EDUCACIÓN EN LA RURALIDAD

La educación en Ecuador se ha visto enfrentada a un gran desafío. La pandemia que nos azota además de haber visibilizado las grandes deficiencias que tenemos en el área de la salud y demostrado la fragilidad de muchas de nuestras empresas, que por falta de liquidez han tenido que realizar miles de despidos; ahora nos presenta la necesidad de implementar soluciones tecnológicas en un país donde muchos de sus habitantes siguen comunicándose por mensajes de texto.
Es así que muchas familias en el campo se han quedado estupefactas ante el giro inesperado que representa la educación online, que a diferencia de la presencial no solo necesita la firme disposición de aprender y asistir a un aula de clases. En esta nueva realidad se necesitan equipos tecnológicos y conectividad, dos cosas que en el campo no hay.
Es necesario ponerse en los zapatos de una familia que tenga 3 hijos, todos de cursos diferentes, que necesiten acceder a sus clases a la misma hora, guiados por un padre o una madre que en muchas ocasiones no pudieron terminar ellos mismos la primaria. ¿Quiénes serán los encargados de medir el grado de aprendizaje de los jóvenes?
Por otro lado, la interacción entre compañeros de clase, tan importante en el desarrollo psicosocial de los niños va a verse afectada ante la inminente necesidad de aislamiento, ya que este virus no se va a ir; se va a quedar con nosotros mucho tiempo y con el desajuste social que se ha evidenciado al no disponer de cifras claras de la afectación a la ciudadanía, los habitantes están en cualquier color, menos en los que muestran los semáforos.
Las medidas en este caso deben ser apegadas a la nueva realidad. Primero encontrar la manera que el sector rural tenga acceso a equipos tecnológicos, y lo más importante: universalizar el acceso a internet.
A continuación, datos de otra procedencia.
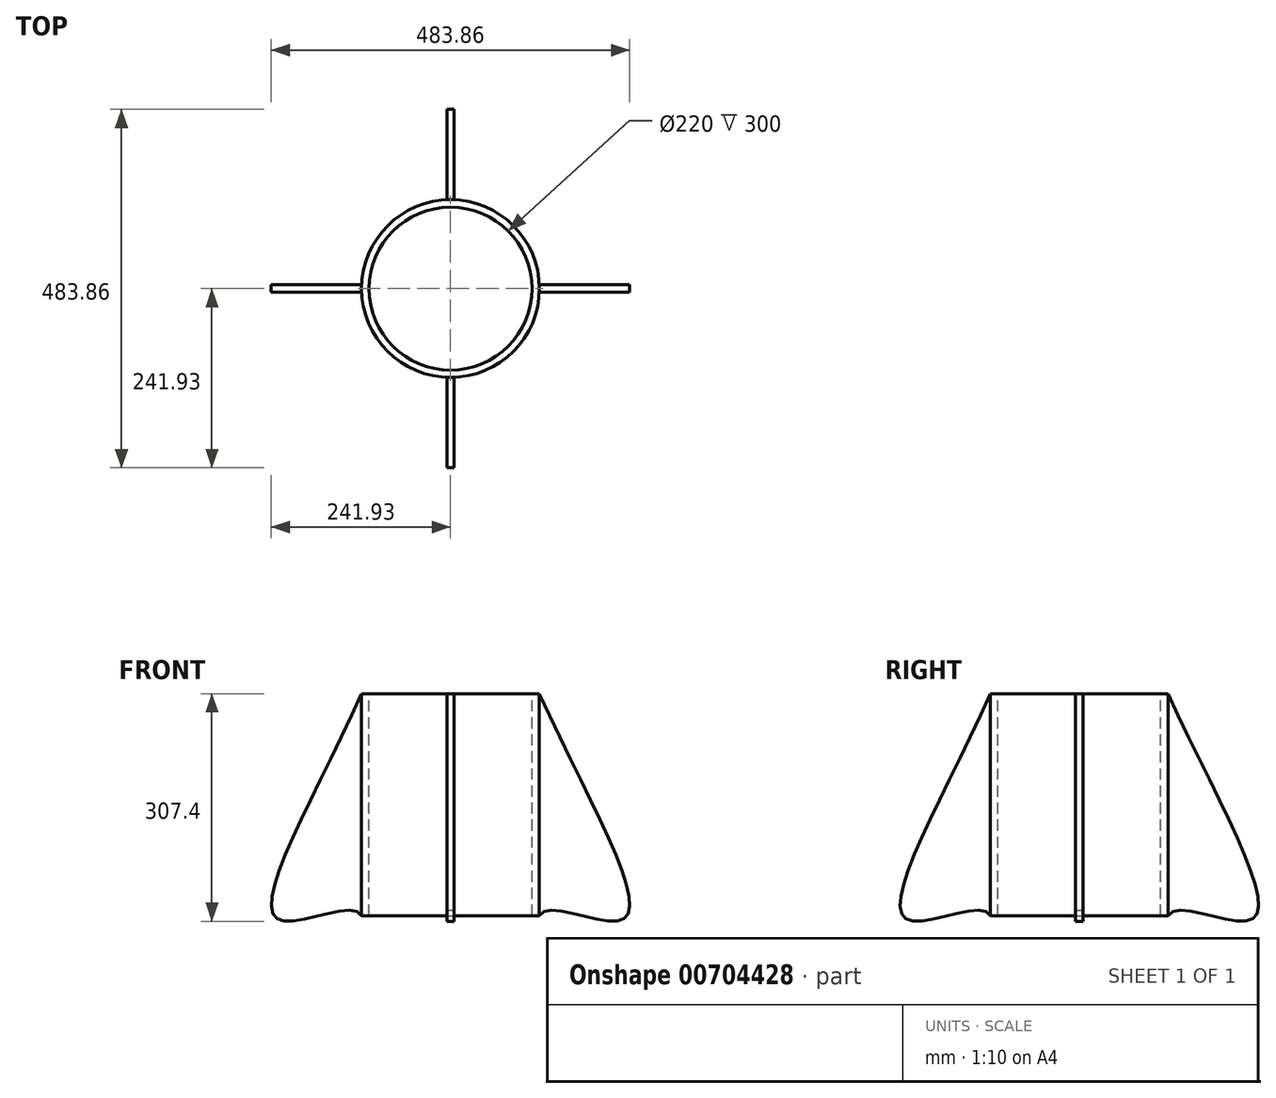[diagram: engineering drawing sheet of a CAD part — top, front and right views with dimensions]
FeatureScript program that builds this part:
annotation { "Feature Type Name" : "Feature", "Feature Type Description" : "" }
export const myFeature = defineFeature(function(context is Context, id is Id, definition is map)
    precondition{}
    {
        {
            var Q0;
            Q0=qCreatedBy(makeId("Front.planeOp"),FACE);
            var sketch = newSketch(context, id + "F0", { "sketchPlane" : qUnion([Q0])});
            skLineSegment(sketch, "E0", {"start": v(-110, 150.08) * mm, "end": v(-110, -149.92) * mm});
            skLineSegment(sketch, "E1", {"start": v(0, 171.72) * mm, "end": v(0, -162.35) * mm, "construction": true});
            skLineSegment(sketch, "E2", {"start": v(-120, 150.08) * mm, "end": v(-120, -149.92) * mm});
            skLineSegment(sketch, "E3", {"start": v(-120, 150.08) * mm, "end": v(-110, 150.08) * mm});
            skLineSegment(sketch, "E4", {"start": v(-120, -149.92) * mm, "end": v(-110, -149.92) * mm});
            skFitSpline(sketch, "E5", {"points": [v(-120, 150.08) * mm, v(-229.59, -156.1) * mm, v(-120, -149.92) * mm], "startDerivative": vector(-302.56, -675.29) * mm, "endDerivative": vector(82.25, -186.84) * mm});
            skSolve(sketch);
        }
        {
            var Q0;
            Q0=makeQuery(id+"F0.imprint","IMPRINT",FACE,{"disambiguationData":[TD([[makeQuery(id+"F0.imprint","IMPRINT",EDGE,{"derivedFrom":sQuery(id+"F0.wireOp",EDGE,"E0")}),-1.0]])]});
            var Q1;
            Q1=sQuery(id+"F0.wireOp",EDGE,"E1");
            revolve(context, id + "F1", {"surfaceOperationType" : NewSurfaceOperationType.NEW, "entities" : qUnion([Q0]), "axis" : qUnion([Q1]), "revolveType" : RevolveType.FULL});
        }
        {
            var Q0;
            Q0=makeQuery(id+"F0.imprint","IMPRINT",FACE,{"disambiguationData":[TD([[makeQuery(id+"F0.imprint","IMPRINT",EDGE,{"derivedFrom":sQuery(id+"F0.wireOp",EDGE,"E2")}),-1.0]])]});
            extrude(context, id + "F2", {"entities" : qUnion([Q0]), "operationType" : NewBodyOperationType.ADD, "endBound" : BoundingType.SYMMETRIC, "depth" : 10 * mm, "offsetDistance" : 25 * mm});
        }
        {
            var Q0;
            Q0=makeQuery(id+"F2.opExtrude","SWEPT_BODY",BODY,{"disambiguationData":[OSD([sQuery(id+"F0.wireOp",EDGE,"E2"),sQuery(id+"F0.wireOp",EDGE,"E5")])]});
            var Q1;
            Q1=sQuery(id+"F0.wireOp",EDGE,"E1");
            circularPattern(context, id + "F3", {"entities" : qUnion([Q0]), "axis" : qUnion([Q1]), "angle" : 360 * degree, "instanceCount" : 4, "equalSpace" : true});
        }
    });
Esto ya se ha estado realizando a medias en el país, con medidas parciales tomadas por las diferentes municipalidades, aunque sin un plan general que pueda asegurar que todos los ciudadanos que lo necesitan reciban los beneficios.
Entonces, lo primordial es que exista coordinación entre los diferentes estamentos municipales y gubernamentales para que todos aporten desde sus competencias las soluciones estructurales que puedan paliar esta inminente situación.
Por último, los actores principales en este cambio serán los maestros, que por ningún motivo deben ser olvidados, ya que hasta ahora lo que se ha visto es que muchas instituciones educativas han cerrado sus puertas o desvinculado personal, esto debido a que económicamente ha sido imposible sostener la situación de la baja de matrículas evidenciando que la educación pública tendrá que absorber esos nuevos estudiantes que irán a parar a sus aulas. Es por esto que toda la red de maestros debe ser debidamente capacitada y actualizada en los usos de la tecnología de la información y en los métodos de enseñanza online que son muy distintos a los métodos presenciales, esto para que de la mano de los padres, puedan guiar a los jóvenes representantes de la nueva generación a recibir su derecho a una educación de calidad.